Volleyball

Einspruch läuft: Aber VBL setzt abgesagtes Moerser Spiel an

Spielabsage Mitte März: Frank Seeger (links), Chef des SV Lindow-Gransee, teilt MSC-Trainer Hendrik Rieskamp und dem Moerser Corona-Beauftragten Hans-Peter Heisig die schlechte Nachricht mit.

Spielabsage Mitte März: Frank Seeger (links), Chef des SV Lindow-Gransee, teilt MSC-Trainer Hendrik Rieskamp und dem Moerser Corona-Beauftragten Hans-Peter Heisig die schlechte Nachricht mit.

Foto: Juergen Sabarz / MSC

Moers.  Am 17. April soll Volleyball-Zweitligist Moerser SC das wegen Corona ausgefallene Spiel beim Tabellenführer SV Lindow-Gransee nachholen.

Der Einspruch des Moerser SC gegen die Neuansetzung des wegen eines Coronafalls abgesagten Auswärtsspiels beim Tabellenersten SV Lindow-Gransee läuft zwar noch. Die Volleyball-Bundesliga (VBL) hat allerdings die säumige Partie der 2. Volleyball-Bundesliga bereits auf den 17. April (18 Uhr) terminiert, ohne das Ergebnis des Einspruches abzuwarten.

Kurz vor Spielbeginn am 13. März wurde ein Volleyballer der Gastgeber positiv getestet. Die Moerser mussten unverrichteter Dinge wieder nach Hause fahren: 1200 Kilometer nach Brandenburg und zurück waren umsonst. Da sich die Lindower offenbar an die VBL-Corona-Regeln gehalten hatten – die Beteiligten müssen innerhalb von 24 Stunden getestet werden – plädierte die VBL auf eine Neuansetzung. Dagegen legte der Moerser SC bekanntlich Einspruch ein.

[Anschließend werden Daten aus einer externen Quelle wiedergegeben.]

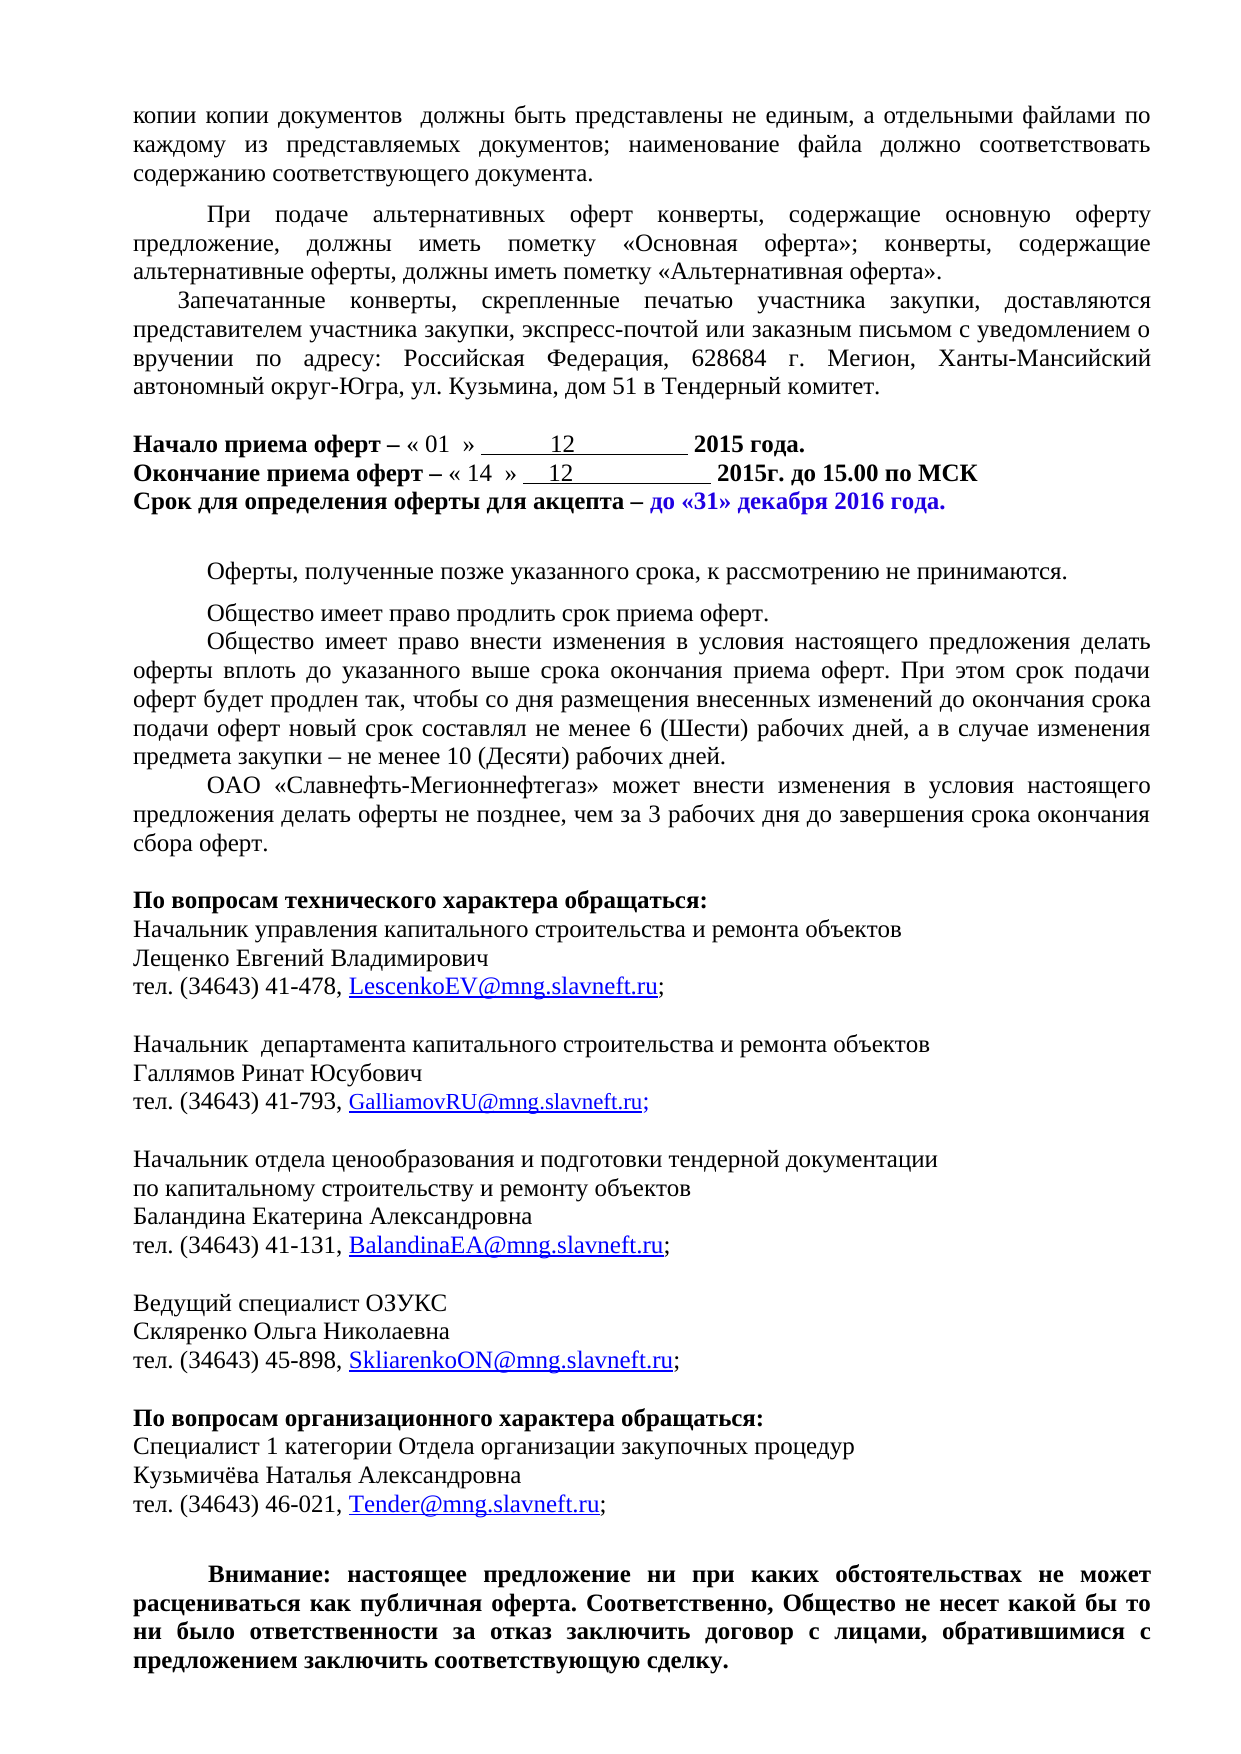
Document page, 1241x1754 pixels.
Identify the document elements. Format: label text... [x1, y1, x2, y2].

Moerser Einspruch prüft Spruchkammer

„Die Erste Instanz ist die Lizenzligen-Spruchkammer in Elmshorn. Da wird unser Einspruch geprüft“, erklärt Hans-Peter Heisig, der Teammanager des MSC. Es sollte binnen einer Woche entschieden werden. Ob die Moerser Erfolg haben, ist schwierig vorherzusagen. Die von der VBL aufgestellte Regel, den Vereinen innerhalb einer 24-Stunden-Frist die Corona-Tests zu überlassen, erwies sich zumindest im Falle des Spiels bei Lindow-Gransee als nicht praktikabel. Dass die Moerser erneut nach Lindow fahren, hatte im Übrigen MSC-Chef Günter Krivec kürzlich gegenüber der Redaktion verneint.

Sportlich ist der Wert ohnehin überschaubar. Weder Tabellenführer SV Lindow, noch die zweitplatzierten Kieler, noch der auf Rang drei zurückgefallene Verfolger Moerser SC hegen derzeit Aufstiegsgedanken gen Volleyball-Bundesliga. Das Team von Cheftrainer Hendrik Rieskamp bestreitet am kommenden Sonntag (16 Uhr, Enni-Sportzentrum) das letzte Heimspiel der Corona-Saison 2020/21. Gegner in Rheinkamp wird dann der VC Bitterfeld-Wolfen sein.